The U.S. Court of Appeals for the Federal Circuit found there was no abuse of discretion in awarding attorneys’ fees to a defendant where the case was exceptional due to inequitable conduct, the frivolous nature of the lawsuit and litigation misconduct. Nilssen, et al. v. Osram Sylvania, Inc., et al., Case Nos. 07-1198, -1348 (Fed. Cir., June 17, 2008) (Lourie, J.; Newman, J., dissenting).
Nilssen sued Osram for patent infringement, originally asserting 26 patents for compact fluorescent light bulbs and ballasts for traditional fluorescent bulbs. Throughout the case, Nilssen added then withdrew several asserted patents. After a bench trial, the district court held the asserted patents unenforceable for improprieties that included misclaiming small entity status and improperly paying small entity maintenance fees, failing to disclose related litigation, misclaiming the priority of earlier filing dates, withholding material prior art and submitting misleading affidavits to the Patent and Trademark Office. Nilssen appealed.
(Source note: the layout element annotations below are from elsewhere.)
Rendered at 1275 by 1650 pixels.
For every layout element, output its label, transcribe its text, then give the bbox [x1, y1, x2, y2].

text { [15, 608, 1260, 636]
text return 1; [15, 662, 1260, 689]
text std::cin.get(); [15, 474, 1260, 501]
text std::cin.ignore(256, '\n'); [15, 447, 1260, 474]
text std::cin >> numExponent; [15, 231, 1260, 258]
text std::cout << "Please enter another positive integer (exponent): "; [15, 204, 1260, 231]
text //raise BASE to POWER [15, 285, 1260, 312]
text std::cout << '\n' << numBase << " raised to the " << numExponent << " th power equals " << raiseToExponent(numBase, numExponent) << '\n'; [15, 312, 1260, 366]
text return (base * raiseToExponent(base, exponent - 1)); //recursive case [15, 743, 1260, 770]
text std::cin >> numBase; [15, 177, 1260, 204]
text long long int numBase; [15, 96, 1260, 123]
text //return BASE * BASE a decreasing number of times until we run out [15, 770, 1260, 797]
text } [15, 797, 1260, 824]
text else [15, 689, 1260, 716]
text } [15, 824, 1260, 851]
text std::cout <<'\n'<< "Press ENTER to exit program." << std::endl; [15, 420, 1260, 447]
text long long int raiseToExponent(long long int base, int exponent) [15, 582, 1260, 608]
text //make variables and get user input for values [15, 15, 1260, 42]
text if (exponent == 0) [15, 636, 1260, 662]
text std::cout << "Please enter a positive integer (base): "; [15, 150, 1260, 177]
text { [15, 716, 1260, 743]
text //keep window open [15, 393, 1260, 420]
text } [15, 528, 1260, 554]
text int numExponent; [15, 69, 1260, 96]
In a split decision, the Court found the district court’s determination that this case was exceptional “supported by evidence, and not unreasonable,” emphasizing the standard of proof — “abuse of discretion.” The Court agreed with Nilssen that “there is no per se rule of exceptionality in cases involving inequitable conduct.” However, the Court disagreed that the inequitable conduct in this case was “benign.” The Court found that inequitable conduct alone can provide the basis for the award due to the intent requirement of the underlying offense, and that inequitable conduct is “per se not benign.” The Court indicated it was neither inclined nor obligated to reconsider the merits of Nilssen’s conduct. Absent evidence of error, the Court deferred to the district court’s determination that Nilssen’s litigation misconduct of providing incorrect and unsigned interrogatory responses, then objecting to their use at trial; failing to formally withdraw 16 patents from the suit until shortly before trial; failing to provide notice to Osram that it was going to waive privilege to defend the allegations of mispayment of fees; and producing documents for the first time at trial were more than simply, “[h]armless oversight of legal formalities or permissibly rough litigation tactics.” Finally, with regard to the grant of fees in this exceptional case, the Court found the “multiplicity [of the patentee’s flaws] indicates why the district judge ruled as he did,” and credited the finding that Nilssen’s testimony about his conduct was ultimately not credible.
In dissent, Judge Newman stated that, “the nature of ‘inequitable conduct’ is not a factor to be weighed in the attorney fee determination.” Given that the Court, in its prior opinion, stated that Nilssen’s conduct was, “not per se unreasonable,” Newman could not agree that the fee-shifting of 35 U.S.C. §285 should be applied.